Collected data

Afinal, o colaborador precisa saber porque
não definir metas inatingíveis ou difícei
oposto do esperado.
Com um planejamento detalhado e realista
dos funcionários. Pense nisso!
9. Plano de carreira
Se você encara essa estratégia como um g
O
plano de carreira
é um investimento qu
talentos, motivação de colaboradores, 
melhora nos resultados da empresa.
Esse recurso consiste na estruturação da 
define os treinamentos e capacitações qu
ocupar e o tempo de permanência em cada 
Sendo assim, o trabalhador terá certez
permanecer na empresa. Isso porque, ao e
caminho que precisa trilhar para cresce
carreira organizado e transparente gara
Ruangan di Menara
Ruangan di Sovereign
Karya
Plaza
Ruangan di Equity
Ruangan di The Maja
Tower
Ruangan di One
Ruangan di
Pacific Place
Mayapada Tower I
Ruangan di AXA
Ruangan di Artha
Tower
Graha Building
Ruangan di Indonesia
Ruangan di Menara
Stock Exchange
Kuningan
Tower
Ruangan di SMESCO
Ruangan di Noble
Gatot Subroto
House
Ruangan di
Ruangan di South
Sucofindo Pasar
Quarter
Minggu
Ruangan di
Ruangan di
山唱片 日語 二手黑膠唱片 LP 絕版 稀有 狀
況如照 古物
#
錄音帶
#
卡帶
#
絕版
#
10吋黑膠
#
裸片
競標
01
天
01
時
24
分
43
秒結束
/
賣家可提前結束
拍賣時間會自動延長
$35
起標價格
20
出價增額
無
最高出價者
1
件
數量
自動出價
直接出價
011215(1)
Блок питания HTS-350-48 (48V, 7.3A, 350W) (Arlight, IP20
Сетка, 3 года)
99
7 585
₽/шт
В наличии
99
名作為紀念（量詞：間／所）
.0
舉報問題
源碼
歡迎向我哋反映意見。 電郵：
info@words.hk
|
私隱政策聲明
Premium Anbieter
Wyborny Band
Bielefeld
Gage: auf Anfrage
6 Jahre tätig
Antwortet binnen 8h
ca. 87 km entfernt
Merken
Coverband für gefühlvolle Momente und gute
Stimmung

THE PROBLEM — Copy out the text of every item above line for line, with no changes.

SOLUTION TO THE EXERCISE —
Afinal, o colaborador precisa saber porque
não definir metas inatingíveis ou difícei
oposto do esperado.
Com um planejamento detalhado e realista
dos funcionários. Pense nisso!
9. Plano de carreira
Se você encara essa estratégia como um g
O
plano de carreira
é um investimento qu
talentos, motivação de colaboradores, 
melhora nos resultados da empresa.
Esse recurso consiste na estruturação da 
define os treinamentos e capacitações qu
ocupar e o tempo de permanência em cada 
Sendo assim, o trabalhador terá certez
permanecer na empresa. Isso porque, ao e
caminho que precisa trilhar para cresce
carreira organizado e transparente gara
Ruangan di Menara
Ruangan di Sovereign
Karya
Plaza
Ruangan di Equity
Ruangan di The Maja
Tower
Ruangan di One
Ruangan di
Pacific Place
Mayapada Tower I
Ruangan di AXA
Ruangan di Artha
Tower
Graha Building
Ruangan di Indonesia
Ruangan di Menara
Stock Exchange
Kuningan
Tower
Ruangan di SMESCO
Ruangan di Noble
Gatot Subroto
House
Ruangan di
Ruangan di South
Sucofindo Pasar
Quarter
Minggu
Ruangan di
Ruangan di
山唱片 日語 二手黑膠唱片 LP 絕版 稀有 狀
況如照 古物
#
錄音帶
#
卡帶
#
絕版
#
10吋黑膠
#
裸片
競標
01
天
01
時
24
分
43
秒結束
/
賣家可提前結束
拍賣時間會自動延長
$35
起標價格
20
出價增額
無
最高出價者
1
件
數量
自動出價
直接出價
011215(1)
Блок питания HTS-350-48 (48V, 7.3A, 350W) (Arlight, IP20
Сетка, 3 года)
99
7 585
₽/шт
В наличии
99
名作為紀念（量詞：間／所）
.0
舉報問題
源碼
歡迎向我哋反映意見。 電郵：
info@words.hk
|
私隱政策聲明
Premium Anbieter
Wyborny Band
Bielefeld
Gage: auf Anfrage
6 Jahre tätig
Antwortet binnen 8h
ca. 87 km entfernt
Merken
Coverband für gefühlvolle Momente und gute
Stimmung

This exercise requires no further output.